Published online by Cambridge University Press: 18 December 2013
As I detailed in Chapters 3 and 4, Minnesota's freshman senator – Amy Klobuchar (D-MN) – had a busy first week in Congress. She not only had to decide what work to do, but she also had to decide how to present that work to constituents: how to define her representational style to constituents. Ninety-nine other senators faced the same choice when they began their Senate careers, but each faced different circumstances. Every member of the Senate had to consider what votes to explain, what policy work to publicize, and what spending to claim credit for securing.

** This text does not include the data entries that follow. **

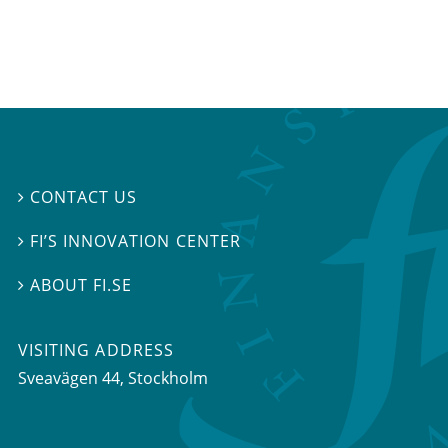
CONTACT US

FI’S INNOVATION CENTER

ABOUT FI.SE

VISITING ADDRESS
Sveavägen 44, Stockholm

This book has demonstrated the far-reaching consequences of these decisions for representation. I have shown how senators construct presentational styles to affect constituents' impressions of their senators' representational styles: the broad set of activities that representatives perform while in Washington. And I show that the contents of senators' presentational styles have far-reaching consequences for both dyadic and collective representation. They affect dyadic representation by influencing how constituents evaluate their representative. They affect collective representation by distorting debates, causing ideological extremists to dominate.

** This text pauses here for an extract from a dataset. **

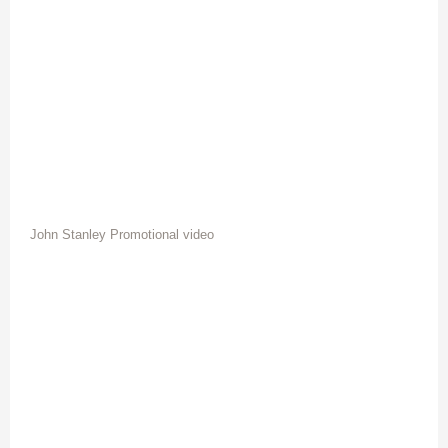
John Stanley Promotional video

Together my findings contribute to a broad literature on representation. This literature tends to emphasize ideological representation while neglecting how legislators shape how their work is evaluated by constituents. But focusing on ideological representation alone neglects the role legislators play in influencing how their actions are evaluated by constituents. Recognizing this potential for influence offers new interpretations for long-standing findings in the study of ideological representation.